Close-ups of knitting (aka, my alternative to syrup of ipecac):
The LYS (Lettuce Knit) where I bought this yarn had no more of this color, (of course), and another LYS (Got Yarn) also had none, so I ended up buying some on ebay. I like this yarn so much, I ended up buying 10 more balls from that ebay seller. I was originally going to make this wide version for myself, but decided that this particular item will go to a friend for Christmas, since she also likes these colors. I'll have time and yarn to make myself a wide version after Christmas.

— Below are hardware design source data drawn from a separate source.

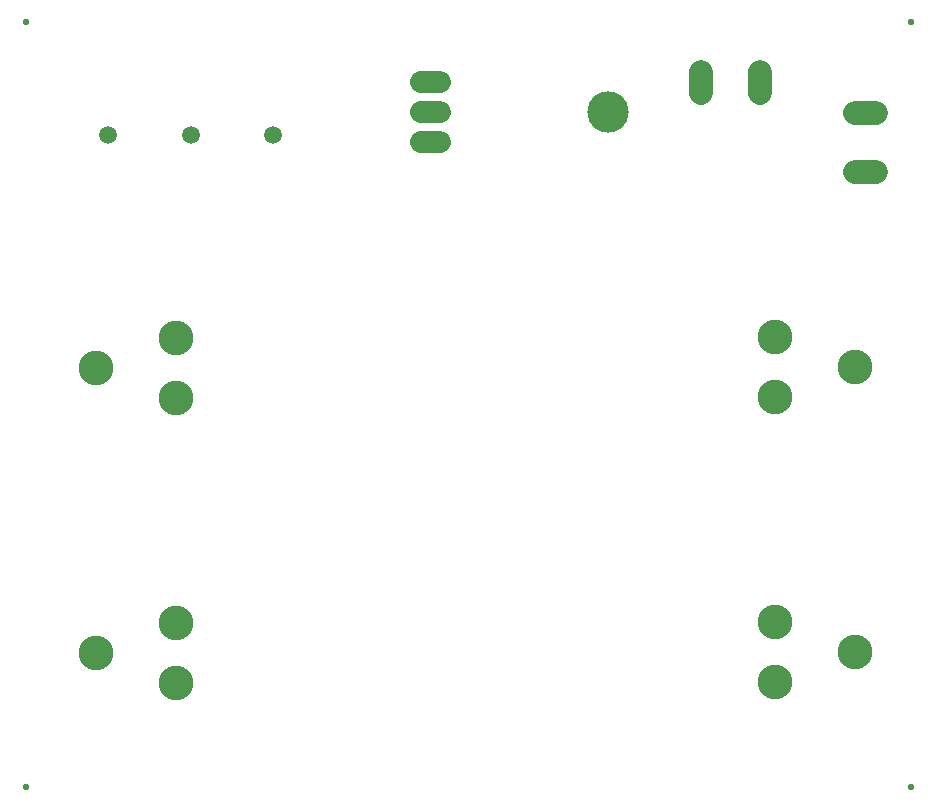
<source format=gbs>
G75*
%MOIN*%
%OFA0B0*%
%FSLAX25Y25*%
%IPPOS*%
%LPD*%
%AMOC8*
5,1,8,0,0,1.08239X$1,22.5*
%
%ADD10C,0.02178*%
%ADD11C,0.07400*%
%ADD12C,0.13800*%
%ADD13C,0.11600*%
%ADD14C,0.05950*%
%ADD15C,0.07850*%
D10*
X0012000Y0012000D03*
X0012000Y0267000D03*
X0307000Y0267000D03*
X0307000Y0012000D03*
D11*
X0150300Y0227000D02*
X0143700Y0227000D01*
X0143700Y0237000D02*
X0150300Y0237000D01*
X0150300Y0247000D02*
X0143700Y0247000D01*
D12*
X0206000Y0237000D03*
D13*
X0261921Y0162039D03*
X0261921Y0142039D03*
X0288488Y0152039D03*
X0261921Y0067039D03*
X0261921Y0047039D03*
X0288488Y0057039D03*
X0062079Y0066961D03*
X0062079Y0046961D03*
X0035512Y0056961D03*
X0062079Y0141961D03*
X0062079Y0161961D03*
X0035512Y0151961D03*
D14*
X0039500Y0229500D03*
X0067000Y0229500D03*
X0094500Y0229500D03*
D15*
X0237157Y0243475D02*
X0237157Y0250525D01*
X0256843Y0250525D02*
X0256843Y0243475D01*
X0288475Y0236843D02*
X0295525Y0236843D01*
X0295525Y0217157D02*
X0288475Y0217157D01*
M02*

</source>
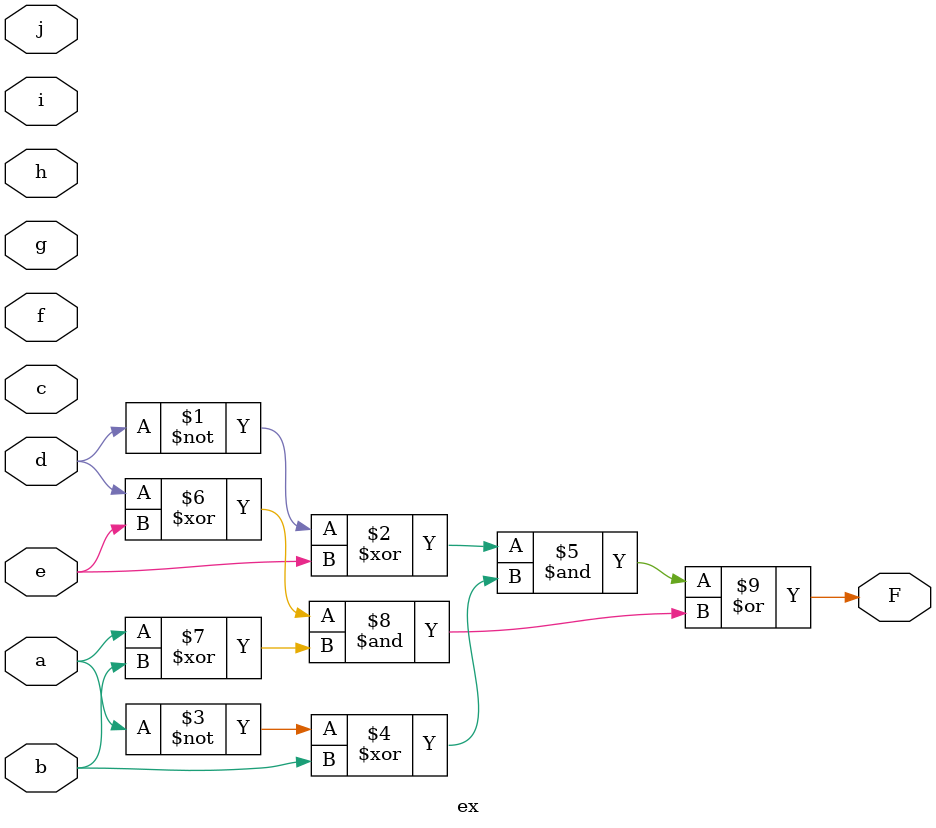
<source format=v>

module ex ( 
    a, b, c, d, e, f, g, h, i, j,
    F  );
  input  a, b, c, d, e, f, g, h, i, j;
  output F;
  assign F = ((~d ^ e) & (~a ^ b)) | ((d ^ e) & (a ^ b));
endmodule



</source>
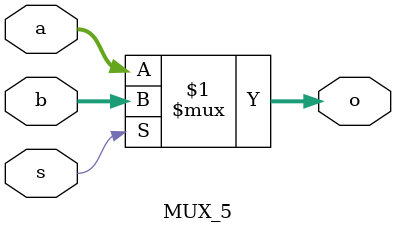
<source format=v>
`timescale 1ns/100ps
module MUX_5(a, b, s, o);

  input [4:0] a;
  input [4:0] b;
  input s;
  
  output [4:0] o;
  
  assign o = (s)?b:a;

endmodule

</source>
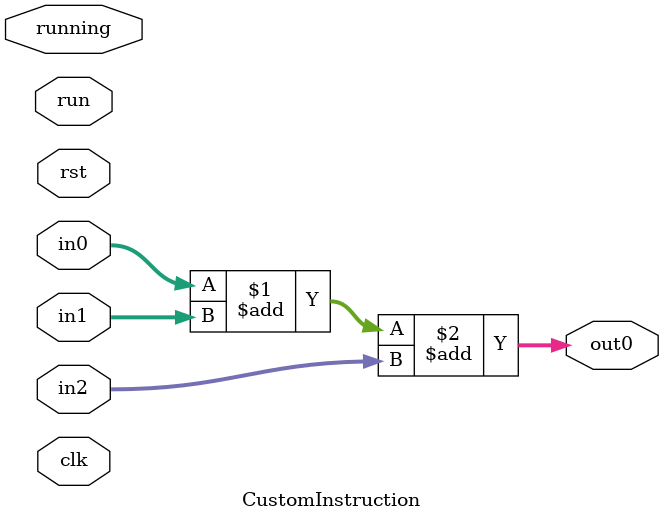
<source format=v>
`timescale 1ns / 1ps

module CustomInstruction #(
         parameter DELAY_W = 32,
         parameter DATA_W = 32
              )
    (
    //control
    input               clk,
    input               rst,
    
    input               running,
    input               run,

    //input
    input [DATA_W-1:0]  in0,
    input [DATA_W-1:0]  in1,
    input [DATA_W-1:0]  in2,

    (* versat_latency = 0 *) output [DATA_W-1:0] out0 // Need to tell versat how many cycles the unit takes to produce data
);

assign out0 = in0 + in1 + in2;

endmodule

</source>
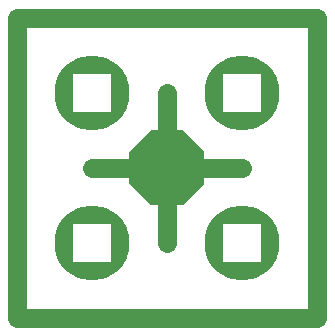
<source format=gbr>
G04 Beginning of File Message*
%FSLAX25Y25*%
%MOIN*%
%TF.FileFunction,Plated,1,8,PTH*%
%TF.Part,Single*%
%LPD*%
%TA.DrillTolerance,0.01,0.005*%
%TA.AperFunction,ComponentDrill*%
%ADD10C,0.0625*%
%TA.AperFunction,MySpecialDrill*%
%ADD11C,0.25X0.125X0.125*%
%AMOC8*
5,1,8,0,0,1.08239X$1,22.5*
%
%ADD12OC8,0.25000*%
%TD.AperFunction*%
%TD.DrillTolerance*%
G01*
D10*
X100000Y0D01*
X100000Y100000D01*
X0Y100000D01*
X0Y0D01*
X50000Y25000D02*
X50000Y75000D01*
X25000Y50000D02*
X75000Y50000D01*
D11*
X25000Y25000D03*
Y75000D03*
X75000D03*
Y25000D03*
D12*
X50000Y50000D03*
M02*




         
         
</source>
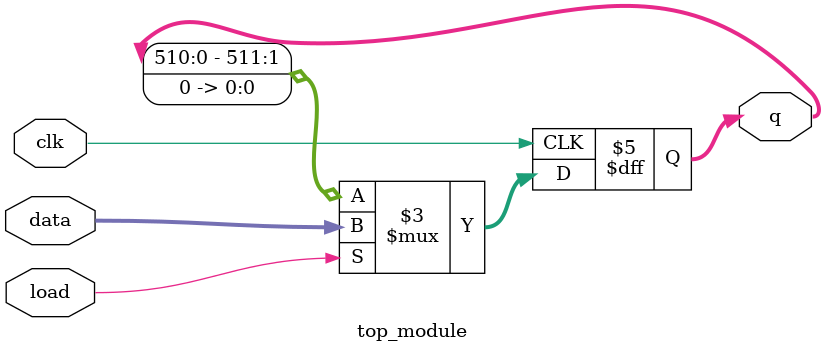
<source format=sv>
module top_module(
	input clk,
	input load,
	input [511:0] data,
	output reg [511:0] q);
	
	always @(posedge clk) begin
		if (load)
			q <= data;
		else begin
			q <= {q[$bits(q)-2:0], 1'b0} ;
		end
	end
	
endmodule

</source>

I just love this yarn, though -- the colors are eye-candy for me. It's actually three yarns stranded together -- a metallic turquoise eyelash, a solid black thin thread, and a pale blue slightly wider thread with little puffs (spots, hence the name) of various other colors. Fun!
Here's a close-up of the knitting:
Gedifra Chapello (4267?) - bought a few of these to go with:
Gedifra Arica 2404: also bought a couple balls of this
Gedifra Arica 2462: bought all they had of this -- around 10 balls. Maybe I can make a Dallas Cowboys-themed something for my sister-in-law Mary who is a fan. (That would be a definite teeth-gritting labor of love for this Redskins fan!)